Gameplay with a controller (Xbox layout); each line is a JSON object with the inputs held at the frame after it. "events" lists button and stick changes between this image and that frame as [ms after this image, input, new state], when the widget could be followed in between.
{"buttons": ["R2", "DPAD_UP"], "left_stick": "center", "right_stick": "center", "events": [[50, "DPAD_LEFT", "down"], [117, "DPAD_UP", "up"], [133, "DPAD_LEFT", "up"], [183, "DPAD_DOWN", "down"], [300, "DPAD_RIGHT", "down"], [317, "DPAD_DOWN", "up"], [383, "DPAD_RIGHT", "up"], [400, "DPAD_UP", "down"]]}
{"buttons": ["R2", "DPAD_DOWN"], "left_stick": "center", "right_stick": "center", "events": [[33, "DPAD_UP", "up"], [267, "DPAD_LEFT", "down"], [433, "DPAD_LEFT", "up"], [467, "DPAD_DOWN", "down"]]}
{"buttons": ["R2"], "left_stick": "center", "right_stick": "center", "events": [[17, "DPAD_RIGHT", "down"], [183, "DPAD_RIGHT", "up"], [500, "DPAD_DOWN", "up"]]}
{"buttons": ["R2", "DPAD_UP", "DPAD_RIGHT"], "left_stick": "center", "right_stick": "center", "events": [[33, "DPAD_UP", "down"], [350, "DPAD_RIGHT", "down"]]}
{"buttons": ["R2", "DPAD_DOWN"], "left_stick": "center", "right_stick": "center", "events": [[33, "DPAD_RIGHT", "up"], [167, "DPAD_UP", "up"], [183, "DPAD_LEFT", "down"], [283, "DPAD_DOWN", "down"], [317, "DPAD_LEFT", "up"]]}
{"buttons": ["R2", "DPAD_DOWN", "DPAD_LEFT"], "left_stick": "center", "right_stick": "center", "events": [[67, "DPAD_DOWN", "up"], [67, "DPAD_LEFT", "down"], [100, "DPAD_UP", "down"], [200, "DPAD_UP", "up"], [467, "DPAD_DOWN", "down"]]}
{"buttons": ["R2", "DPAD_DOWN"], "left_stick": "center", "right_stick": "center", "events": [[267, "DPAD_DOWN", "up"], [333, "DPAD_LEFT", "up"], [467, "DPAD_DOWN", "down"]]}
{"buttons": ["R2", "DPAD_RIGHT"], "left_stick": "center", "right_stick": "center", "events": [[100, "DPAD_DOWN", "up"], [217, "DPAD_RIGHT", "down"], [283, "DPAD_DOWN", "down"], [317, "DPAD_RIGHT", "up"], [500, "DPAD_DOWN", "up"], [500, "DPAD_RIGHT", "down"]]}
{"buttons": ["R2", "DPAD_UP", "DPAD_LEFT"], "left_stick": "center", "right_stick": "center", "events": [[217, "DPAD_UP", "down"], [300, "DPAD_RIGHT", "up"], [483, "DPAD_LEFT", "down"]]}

Exercise goal: Go through the records and copy all of them exactly.

Your response:
Gameplay with a controller (Xbox layout); each line is a JSON object with the inputs held at the frame after it. "events" lists button and stick changes between this image and that frame as [ms after this image, input, new state], when the widget could be followed in between.
{"buttons": ["R2", "DPAD_UP"], "left_stick": "center", "right_stick": "center", "events": [[50, "DPAD_LEFT", "down"], [117, "DPAD_UP", "up"], [133, "DPAD_LEFT", "up"], [183, "DPAD_DOWN", "down"], [300, "DPAD_RIGHT", "down"], [317, "DPAD_DOWN", "up"], [383, "DPAD_RIGHT", "up"], [400, "DPAD_UP", "down"]]}
{"buttons": ["R2", "DPAD_DOWN"], "left_stick": "center", "right_stick": "center", "events": [[33, "DPAD_UP", "up"], [267, "DPAD_LEFT", "down"], [433, "DPAD_LEFT", "up"], [467, "DPAD_DOWN", "down"]]}
{"buttons": ["R2"], "left_stick": "center", "right_stick": "center", "events": [[17, "DPAD_RIGHT", "down"], [183, "DPAD_RIGHT", "up"], [500, "DPAD_DOWN", "up"]]}
{"buttons": ["R2", "DPAD_UP", "DPAD_RIGHT"], "left_stick": "center", "right_stick": "center", "events": [[33, "DPAD_UP", "down"], [350, "DPAD_RIGHT", "down"]]}
{"buttons": ["R2", "DPAD_DOWN"], "left_stick": "center", "right_stick": "center", "events": [[33, "DPAD_RIGHT", "up"], [167, "DPAD_UP", "up"], [183, "DPAD_LEFT", "down"], [283, "DPAD_DOWN", "down"], [317, "DPAD_LEFT", "up"]]}
{"buttons": ["R2", "DPAD_DOWN", "DPAD_LEFT"], "left_stick": "center", "right_stick": "center", "events": [[67, "DPAD_DOWN", "up"], [67, "DPAD_LEFT", "down"], [100, "DPAD_UP", "down"], [200, "DPAD_UP", "up"], [467, "DPAD_DOWN", "down"]]}
{"buttons": ["R2", "DPAD_DOWN"], "left_stick": "center", "right_stick": "center", "events": [[267, "DPAD_DOWN", "up"], [333, "DPAD_LEFT", "up"], [467, "DPAD_DOWN", "down"]]}
{"buttons": ["R2", "DPAD_RIGHT"], "left_stick": "center", "right_stick": "center", "events": [[100, "DPAD_DOWN", "up"], [217, "DPAD_RIGHT", "down"], [283, "DPAD_DOWN", "down"], [317, "DPAD_RIGHT", "up"], [500, "DPAD_DOWN", "up"], [500, "DPAD_RIGHT", "down"]]}
{"buttons": ["R2", "DPAD_UP", "DPAD_LEFT"], "left_stick": "center", "right_stick": "center", "events": [[217, "DPAD_UP", "down"], [300, "DPAD_RIGHT", "up"], [483, "DPAD_LEFT", "down"]]}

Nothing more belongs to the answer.